Scipione Piattoli (Italian pronunciation: [?i'pjo?ne 'pjattoli]; 10 November 1749 – 12 April 1809) was an Italian Catholic priest—a Piarist—an educator, writer, and political activist, and a major figure of the Enlightenment in Poland.
After ten years as a professor at the University of Modena in Italy, he emigrated to the Polish-Lithuanian Commonwealth, where he became associated with several magnate families—the Potockis, Lubomirskis, and Czartoryskis.
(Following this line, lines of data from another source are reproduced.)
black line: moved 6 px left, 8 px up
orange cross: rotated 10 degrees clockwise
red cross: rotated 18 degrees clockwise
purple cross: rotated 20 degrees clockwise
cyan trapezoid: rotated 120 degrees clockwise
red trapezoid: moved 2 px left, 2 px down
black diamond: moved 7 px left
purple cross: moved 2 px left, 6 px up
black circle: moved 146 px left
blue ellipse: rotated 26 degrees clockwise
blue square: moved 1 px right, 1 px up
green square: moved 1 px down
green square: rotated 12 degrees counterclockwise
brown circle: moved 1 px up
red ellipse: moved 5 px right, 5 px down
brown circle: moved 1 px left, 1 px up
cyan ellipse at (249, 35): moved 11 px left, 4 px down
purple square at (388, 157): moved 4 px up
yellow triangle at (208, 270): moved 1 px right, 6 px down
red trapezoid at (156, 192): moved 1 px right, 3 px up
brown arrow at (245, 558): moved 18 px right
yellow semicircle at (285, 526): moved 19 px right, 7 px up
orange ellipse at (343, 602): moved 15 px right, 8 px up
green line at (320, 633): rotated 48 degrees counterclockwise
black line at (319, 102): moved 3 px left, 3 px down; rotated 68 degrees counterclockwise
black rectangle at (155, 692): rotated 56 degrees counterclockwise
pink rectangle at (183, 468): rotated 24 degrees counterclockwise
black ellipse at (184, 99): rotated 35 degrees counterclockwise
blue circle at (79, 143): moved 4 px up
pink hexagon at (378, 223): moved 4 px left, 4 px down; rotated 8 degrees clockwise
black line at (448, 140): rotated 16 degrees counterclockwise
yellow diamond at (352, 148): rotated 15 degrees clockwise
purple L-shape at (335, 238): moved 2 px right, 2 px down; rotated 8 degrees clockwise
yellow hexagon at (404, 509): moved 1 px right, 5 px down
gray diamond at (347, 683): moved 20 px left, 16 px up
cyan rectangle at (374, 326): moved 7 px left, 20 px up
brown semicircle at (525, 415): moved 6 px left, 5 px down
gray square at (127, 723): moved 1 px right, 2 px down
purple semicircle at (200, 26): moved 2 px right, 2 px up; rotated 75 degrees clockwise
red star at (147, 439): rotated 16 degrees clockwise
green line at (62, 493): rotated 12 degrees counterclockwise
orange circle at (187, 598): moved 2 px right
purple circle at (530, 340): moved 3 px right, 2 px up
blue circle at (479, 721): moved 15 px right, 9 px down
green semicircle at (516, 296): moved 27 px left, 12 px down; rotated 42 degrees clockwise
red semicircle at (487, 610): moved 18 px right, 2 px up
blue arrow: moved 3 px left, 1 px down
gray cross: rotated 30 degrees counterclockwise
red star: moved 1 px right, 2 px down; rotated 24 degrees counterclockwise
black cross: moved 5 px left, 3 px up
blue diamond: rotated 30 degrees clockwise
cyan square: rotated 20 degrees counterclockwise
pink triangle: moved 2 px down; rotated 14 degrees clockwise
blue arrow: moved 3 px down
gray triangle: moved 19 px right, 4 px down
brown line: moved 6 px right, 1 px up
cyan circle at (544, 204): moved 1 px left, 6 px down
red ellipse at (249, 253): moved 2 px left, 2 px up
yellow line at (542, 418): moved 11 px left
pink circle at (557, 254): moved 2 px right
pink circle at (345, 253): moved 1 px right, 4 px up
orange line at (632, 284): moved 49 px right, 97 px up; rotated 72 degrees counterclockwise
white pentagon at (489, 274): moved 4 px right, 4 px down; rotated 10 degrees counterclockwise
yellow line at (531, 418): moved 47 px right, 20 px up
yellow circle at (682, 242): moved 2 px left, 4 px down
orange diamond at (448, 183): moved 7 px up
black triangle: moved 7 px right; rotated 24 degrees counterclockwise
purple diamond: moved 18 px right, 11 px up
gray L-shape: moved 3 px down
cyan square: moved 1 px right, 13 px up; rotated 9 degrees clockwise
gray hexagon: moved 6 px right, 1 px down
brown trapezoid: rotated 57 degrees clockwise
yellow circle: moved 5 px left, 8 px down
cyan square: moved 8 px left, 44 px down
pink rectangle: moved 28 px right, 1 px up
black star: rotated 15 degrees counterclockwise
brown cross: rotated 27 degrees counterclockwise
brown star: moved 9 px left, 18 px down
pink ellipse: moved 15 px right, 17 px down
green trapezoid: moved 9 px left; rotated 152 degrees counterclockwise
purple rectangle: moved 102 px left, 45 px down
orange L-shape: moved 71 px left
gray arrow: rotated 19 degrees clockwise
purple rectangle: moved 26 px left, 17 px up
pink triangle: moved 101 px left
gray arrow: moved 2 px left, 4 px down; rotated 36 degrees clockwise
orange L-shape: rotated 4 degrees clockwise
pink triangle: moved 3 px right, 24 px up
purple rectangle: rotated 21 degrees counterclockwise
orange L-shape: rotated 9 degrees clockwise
He was a member of Duchess Dorothea von Medem's court in Courland (Lithuania) and of King Stanislaw August Poniatowski's court.
Piattoli was politically active in Warsaw during and after the Four-Year Sejm (1788–92).
He served as intermediary between the reformist Patriotic Party and King Stanislaw August Poniatowski, and as an aide to the King (1789–93).
He is best remembered for his participation in drafting the Constitution of May 3, 1791, a milestone in the history of Polish political legislation.
He was an organizer of the 1794 Kosciuszko Insurrection against Russian influence, which was the last armed struggle held under the banners of the Commonwealth.
After the Third Partition of Poland (1795), Piattoli was interned by the Austrians for several years, together with another Polish activist of the Constitution movement, Hugo Kollataj.
He is also one of the figures immortalized in Jan Matejko's 1891 painting, Constitution of May 3, 1791.
In his 1980 ten-page entry on Piattoli in the Polish Biographical Dictionary, historian Emanuel Rostworowski notes that, “despite two Italian monographs (by A.D.
Ancon and G.
Bozzolato)”, Piattoli still awaits a definitive biography.